■ TEXT PASSAGE:

Kobe Bryant is no longer hurting.

That means the Utah Jazz might be.

Bryant reported Monday that he had played two games in the Lakers' first-round series against Oklahoma City last week "on basically one leg."

Bryant scored 25 points on 9-for-19 shooting in those games, both of which ended in Laker losses and extended the series against the underdog Thunder to six games.

During a 104-99 win in Game 1 of a second-round series against Utah, however, Bryant played spectacularly well.

He scored in bunches -- 10 points in a four- minute span of the first quarter and 13 of the Lakers' 19 points in the final 5 1/2 minutes.

Bryant finished with 31 on 12-for-19 shooting as L.A. took a 1-0 lead in the best-of-seven series that resumes Tuesday night.

After the Lakers' off-day practice, Bryant was asked about the injured finger and sore knee that hindered him against Oklahoma City.

"I feel great ... very [encouraged]," he said. "I felt great out there. I was surprised by how much I was able to move around."

■ GOAL: In the Kobe Bryant article, how many points did Bryant score in Game 1 against Utah?

■ Records from a data source:
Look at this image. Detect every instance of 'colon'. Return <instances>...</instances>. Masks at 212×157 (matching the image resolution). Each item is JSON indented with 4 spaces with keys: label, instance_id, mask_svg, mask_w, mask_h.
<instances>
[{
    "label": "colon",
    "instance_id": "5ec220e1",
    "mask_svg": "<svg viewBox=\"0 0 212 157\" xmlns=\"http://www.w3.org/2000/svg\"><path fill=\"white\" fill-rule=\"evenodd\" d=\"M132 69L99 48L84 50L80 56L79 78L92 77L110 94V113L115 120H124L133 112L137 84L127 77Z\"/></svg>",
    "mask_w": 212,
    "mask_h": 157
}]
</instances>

■ WRITTEN RESPONSE: 31 points, on 12-for-19 shooting.